At the moment the only way for an investment bank to be able to charge hard rather than soft commission fees in the US would be to change their licence from a broker-dealer to an investment adviser.

Formica says: “This would fundamentally change their business model including the regulatory environment and there would be some aspects of business they could not perform.”

Under the current proposed regime, a European-based fund manager would not be able to receive research from a US-investment bank as they are not allowed to accept hard payments. Formica says: “This makes our world smaller.”

This is not the only conundrum facing investment managers. Formica says: “While our US-based fund managers can pay for and receive that research, it would then be difficult to share this with their European colleagues.”

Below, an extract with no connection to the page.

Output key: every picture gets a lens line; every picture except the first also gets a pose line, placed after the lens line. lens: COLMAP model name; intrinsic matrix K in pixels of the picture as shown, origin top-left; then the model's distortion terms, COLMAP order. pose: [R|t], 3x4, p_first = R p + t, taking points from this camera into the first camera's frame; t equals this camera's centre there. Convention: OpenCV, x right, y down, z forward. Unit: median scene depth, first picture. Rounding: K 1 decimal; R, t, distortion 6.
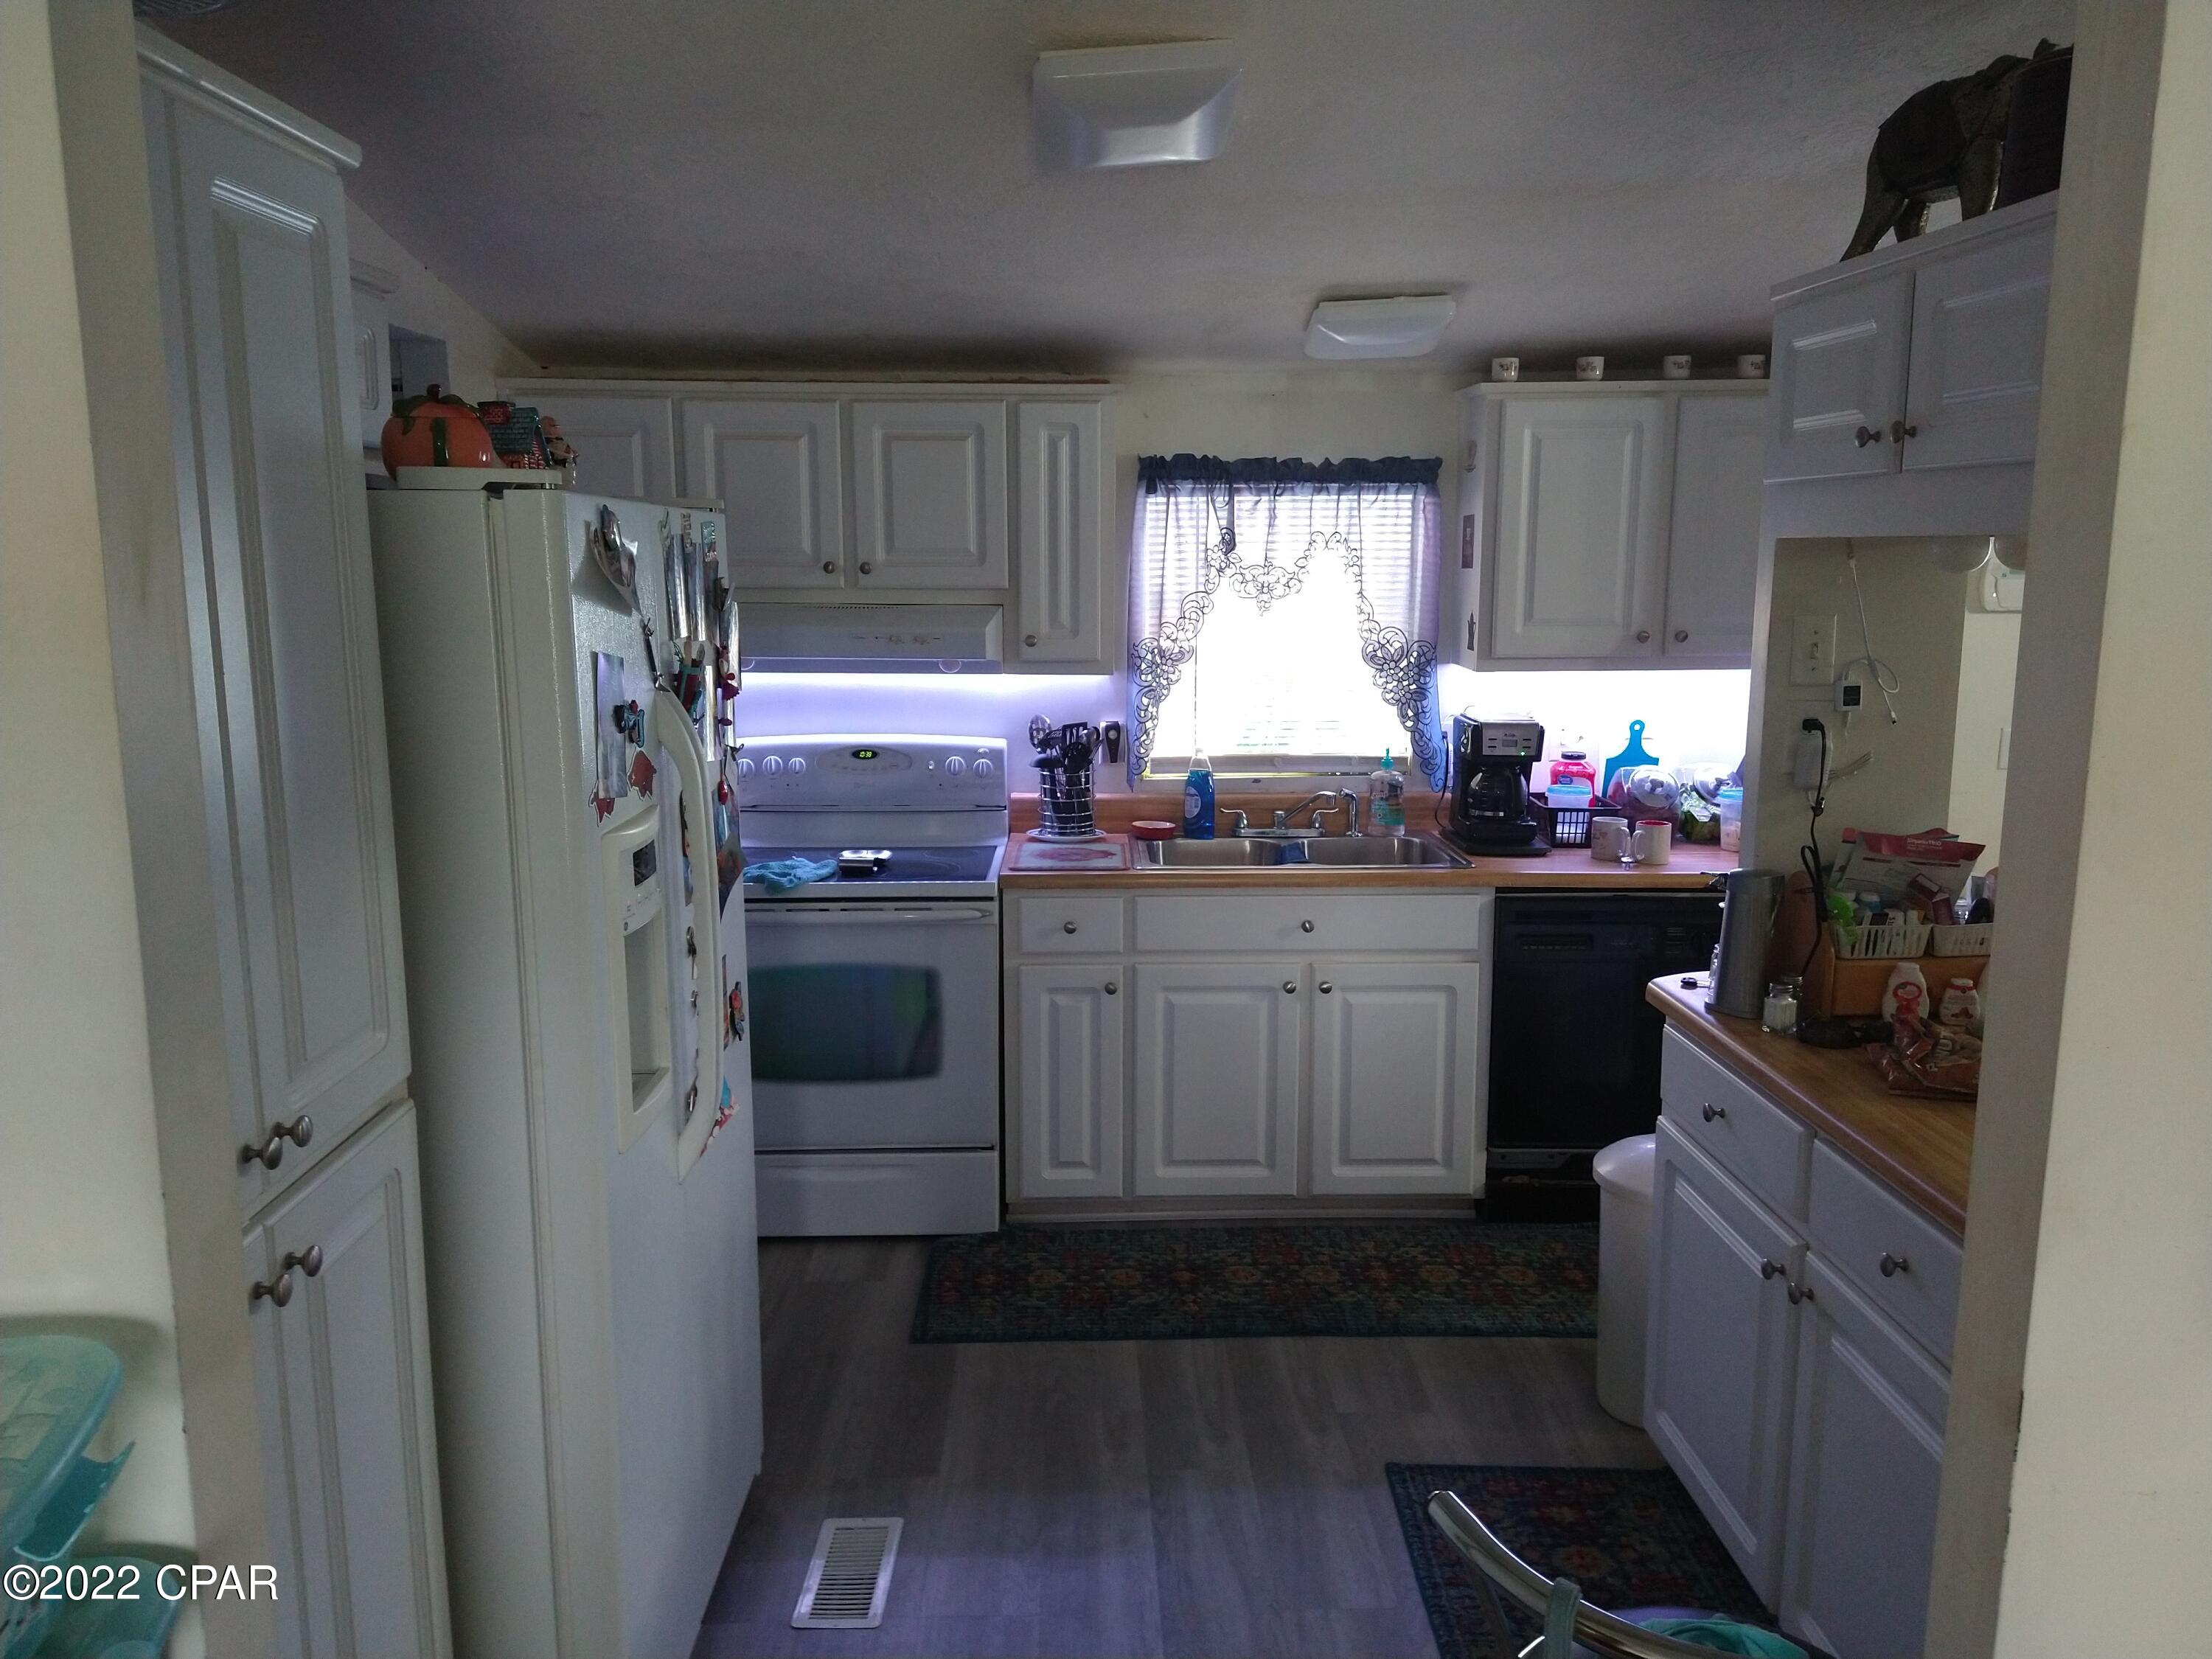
lens RADIAL K [[1638.8, 0, 1105.2], [0, 1638.8, 803.6], [0, 0, 1]] dist [0.122202, -0.172900]
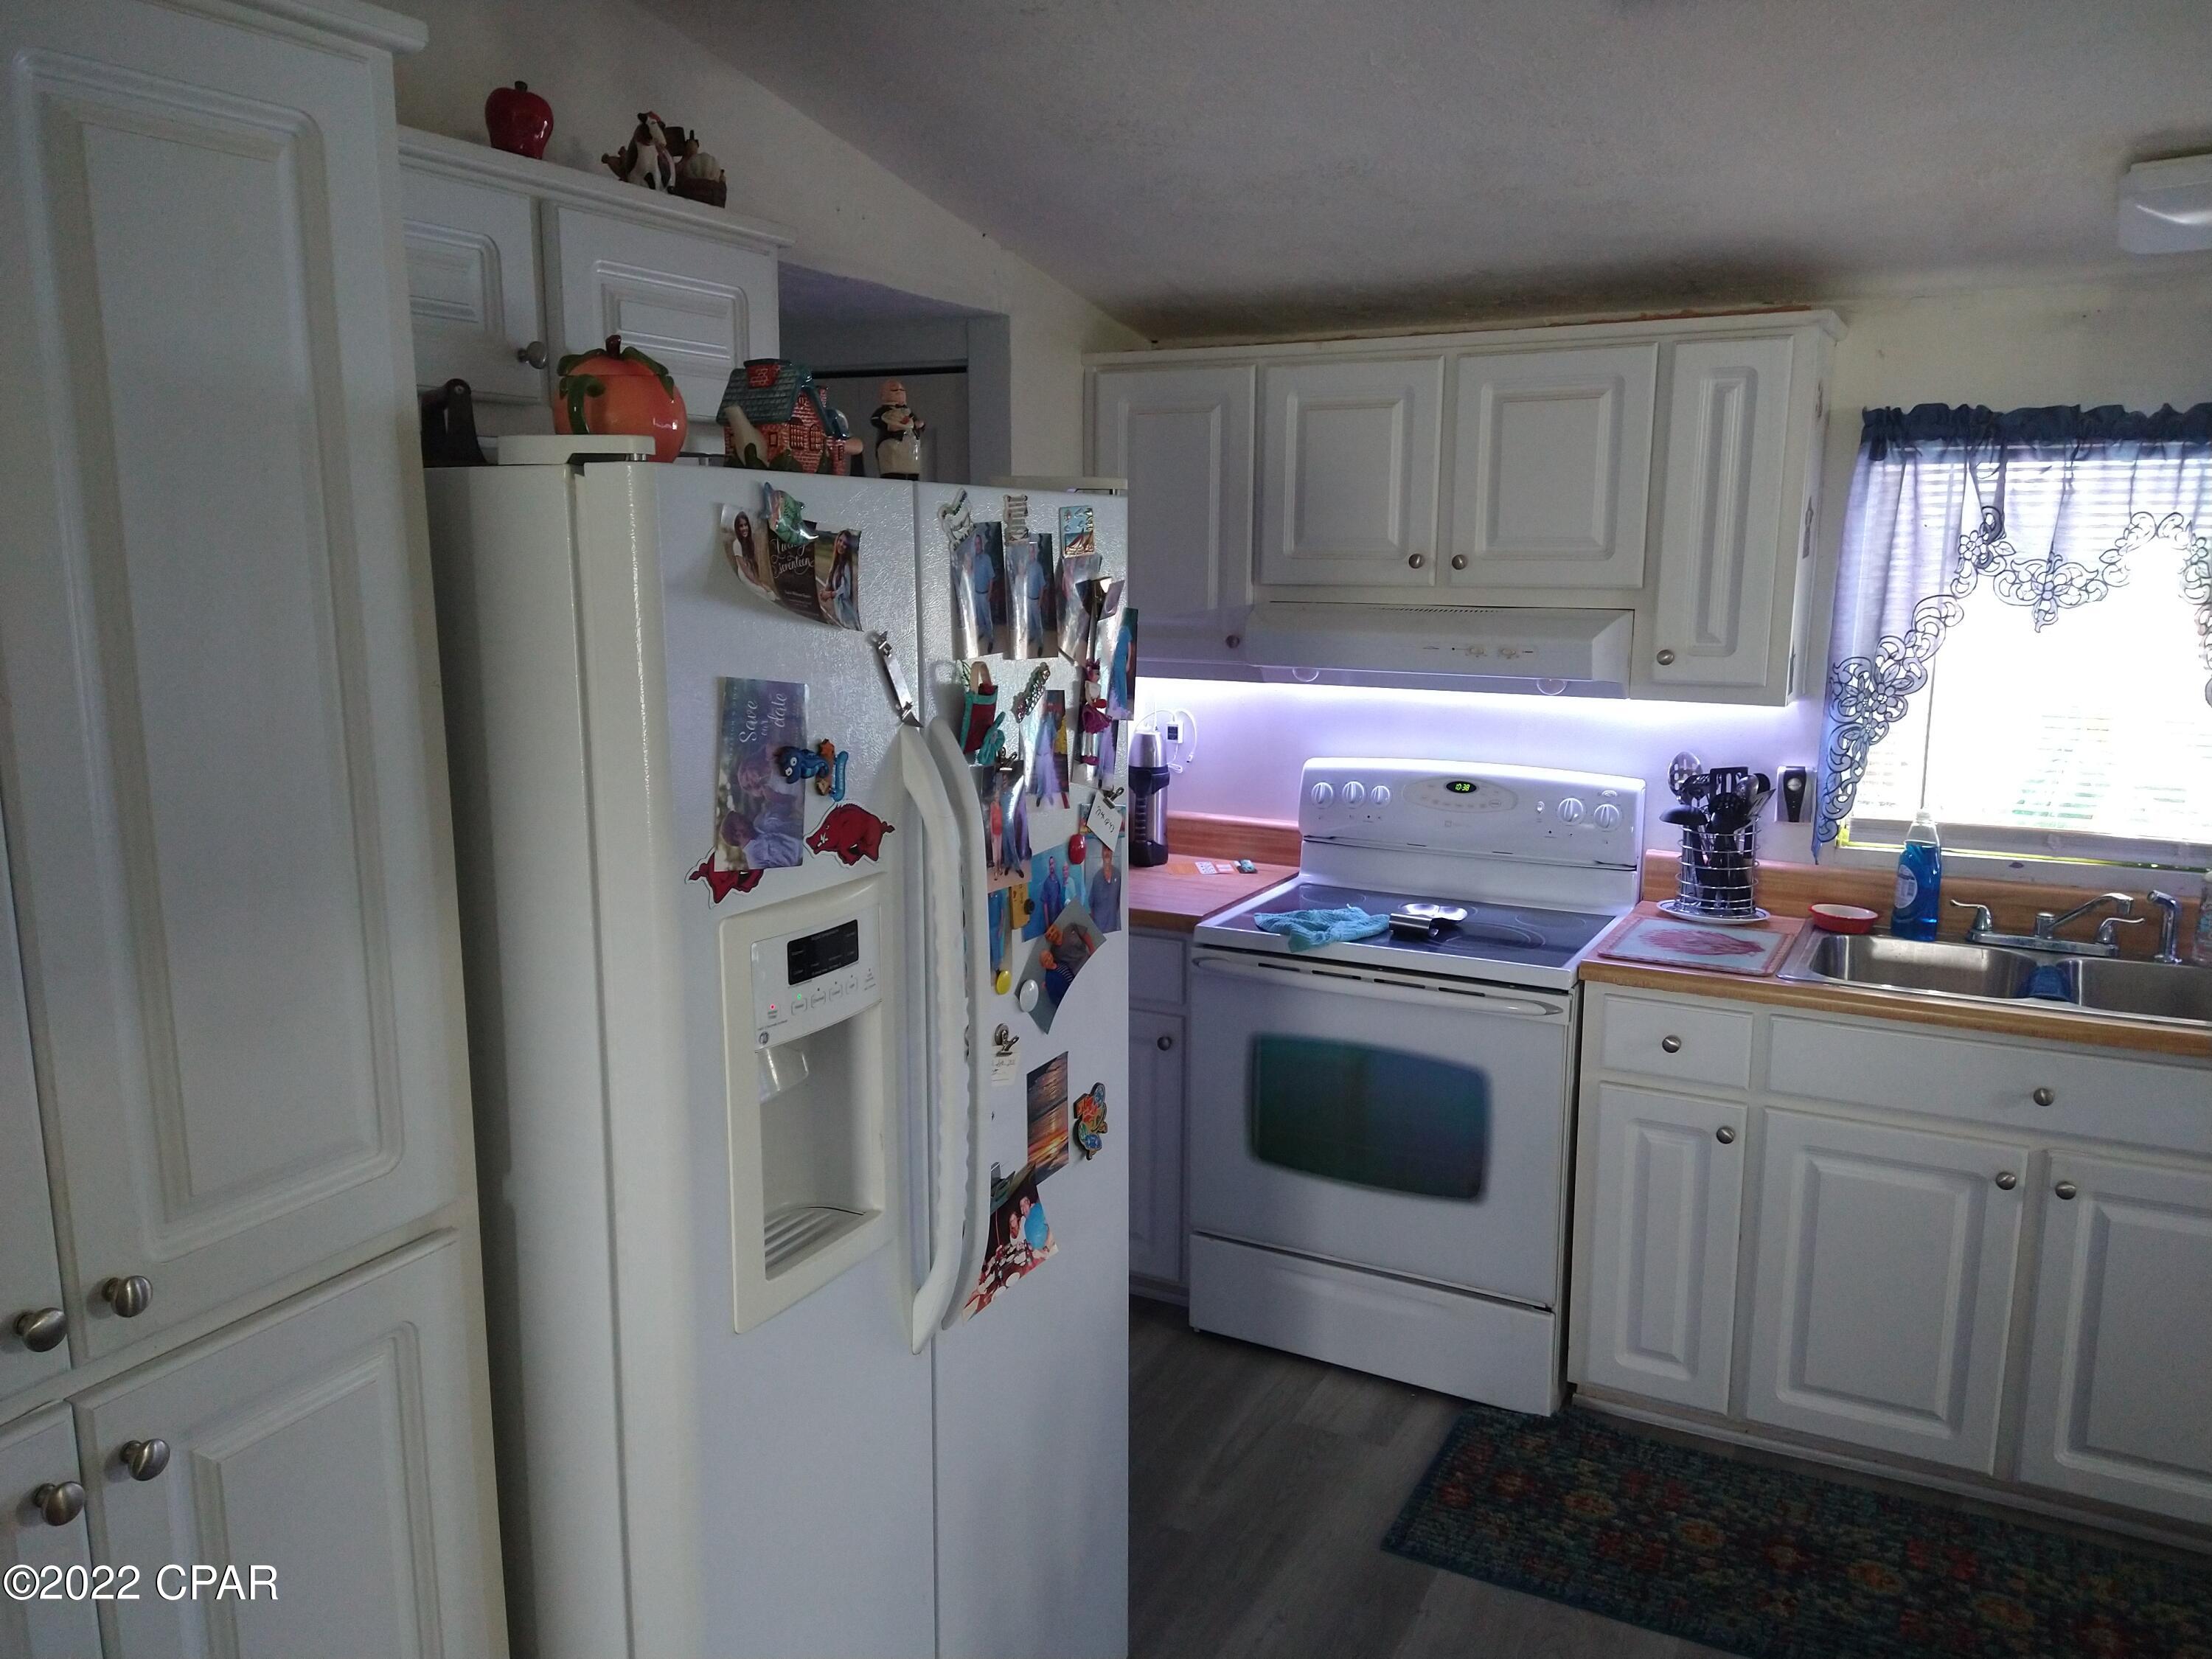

That’s because sharing research across different jurisdictions would be viewed as a cross-subsidy or an inducement. Formica says: “There is a conflict between the US client which has paid for the research and the European client receiving it free of charge.” Formica says: “This mismatch in legislation would prevent the collaboration that is at the heart of successful investment. That’s just crazy.” Regulation is effectively hindering fund managers from effectively servicing their clients, he adds.

Sebastian Reger, partner at Sackers, says: “The unintended consequence of these regulatory differences is it creates operational and administration problems for firms.”

Not only will MiFID II make it harder for fund managers to do a good job for their clients but it will fundamentally change the investment research market. Formica says: “It will shift the way that investment research is priced and provided.”